November 8, 2002
Food and Drug Administration
Center for Drug Evaluation and Research
5630 Fishers Lane
Rockville, MD 20857
Re: Docket No. 02P-0163/CPI
Dear Food and Drug Administration:
The National Consumers League (NCL) is a private, nonprofit advocacy group representing consumers on marketplace and workplace issues. NCL is the nation’s oldest consumer organization.
We are writing in response to a citizen’s petition filed on April 15, 2002 by WellPoint Health Networks requesting that FDA switch the prescription non-sedating antihistamine Clarinex (desloratadine) over-the-counter (OTC). We are concerned that this switch may not be in the interest of consumers. One reason is that Clarinex has not been on the market long enough to have accumulated sufficient experience to adequately judge its safety for consumers in a self-medicating environment. Another reason is that the primary consequence of a switch to OTC status would be to raise the cost of treatment for consumers with allergic rhinitis or chronic idiopathic urticaria. Finally, we believe an OTC switch will result in chronic continuous use that has not been established as safe and effective in clinical trials.
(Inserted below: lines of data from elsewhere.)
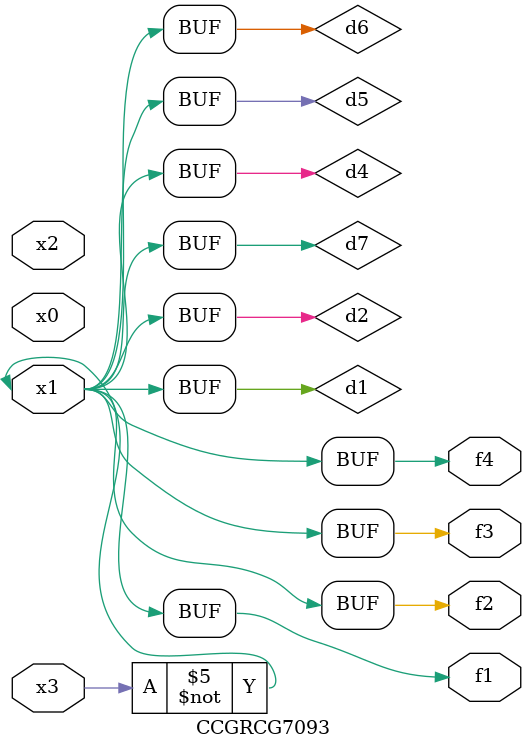
<source format=v>
module CCGRCG7093(
	input x0, x1, x2, x3,
	output f1, f2, f3, f4
);

	wire d1, d2, d3, d4, d5, d6, d7;

	not (d1, x3);
	buf (d2, x1);
	xnor (d3, d1, d2);
	nor (d4, d1);
	buf (d5, d1, d2);
	buf (d6, d4, d5);
	nand (d7, d4);
	assign f1 = d6;
	assign f2 = d7;
	assign f3 = d6;
	assign f4 = d6;
endmodule

</source>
NCL urges the FDA to reject WellPoint’s petition that it immediately switch Clarinex (desloratadine) to OTC status on the basis that it has a similar safety profile to Claritin (loratadine). The petition asserts that since Schering-Plough Corporation filed a supplemental New Drug Application in March 2002 to switch Claritin (loratadine) OTC, and clinical trials to date for Clarinex indicate that it has similar safety and efficacy to Claritin, the FDA should switch Clarinex as well. Clarinex itself has only been in the market a mere nine (9) months since its approval in February 2002.
Current FDA practice is not to approve a request or petition to switch a “new drug” to OTC on first application. FDA requires that to be recognized as safe and effective for OTC use, a drug must have been introduced first into the prescription drug market and have been used as a prescription drug “to a material extent” or “for a material time.” A “material time” is generally considered to be five consecutive years. The purpose of this requirement is to ensure that a drug has had sufficient use under physician supervision in a large population to enable rare but potentially serious adverse reactions and side effects to materialize and be detected before a drug is approved for self-medication and OTC sale.
To that end, clinical trials generally required for initial product approval do not involve sufficient numbers or duration of exposure to evaluate low incidence events or latent events no matter how serious. While such limited studies may well establish safety and efficacy and a beneficial risk-benefit ratio for patients under direct physician supervision, additional experience should be acquired before physician oversight and attention to potential effects is removed.
The petition’s contention that Clarinex clinical trial data provide sufficient information on this drug to establish that it has a similar safety profile to Claritin is troubling. FDA’s acceptance of this argument would represent a serious shift in agency policy requiring extensive market experience to reveal rare consequences and agency policy that chemical changes to a product may result in unpredictable effects. While desloratadine is a metabolite of loratadine and appeared in clinical trials to have similar safety characteristics to loratadine, there is always a potential that a modification to a chemical entity will reveal unanticipated effects as experience is accumulated in diverse populations. Given the FDA’s recent experience in withdrawing approvals for several drugs after severe reactions or side effects were revealed in large population use, NCL believes the FDA should not place consumers at risk by moving Clarinex OTC before it has had sufficient market experience. Continued physician oversight is crucial.
NCL is concerned as well about the consequences for consumers’ ability to treat their allergies if Clarinex is forced by the FDA to go over-the-counter. FDA’s expected approval in November 2002 of Claritin for OTC sale will provide consumers a choice of self-medicating. This choice will enable allergy sufferers to optimize their treatment with nonsedating antihistamines and permit those who want or need to maintain physician contact regarding their use of this medication to do so. Forcing Clarinex to join Claritin OTC would remove this choice for consumers and potentially sever important patient-physician ties.
In addition, elimination of a prescription option for consumers would shift treatment costs from health plans to consumers and substantially increase consumers’ out-of-pocket costs for use of these nonsedating antihistamines. FDA’s granting of the petition on nonsedating antihistamines would effectively shift the entire class of NSAs over-the-counter, depriving consumers of any prescription NSA.
The consequence of this forced OTC shift would be to eliminate insurance coverage for NSAs, reduce allergy patient contact with their physicians, and most likely encourage considerable numbers of allergy patients to choose cheaper, sedating antihistamines. Increased use of sedating antihistamines would raise the risk of work-based accidents and injury, increase absenteeism and reduce productivity, and potentially impair the performance of many children in school. NCL believes that although insurers stand to save substantial amounts of money on physician visits and drugs from an OTC switch, their enrollees and other consumers would pay the price through reduced health insurance coverage and increased health care costs.
We, therefore, urge the FDA to uphold its strong policy as a guardian of the health and safety of the public and deny the petition to move Clarinex (desloratadine) over-the-counter at this time.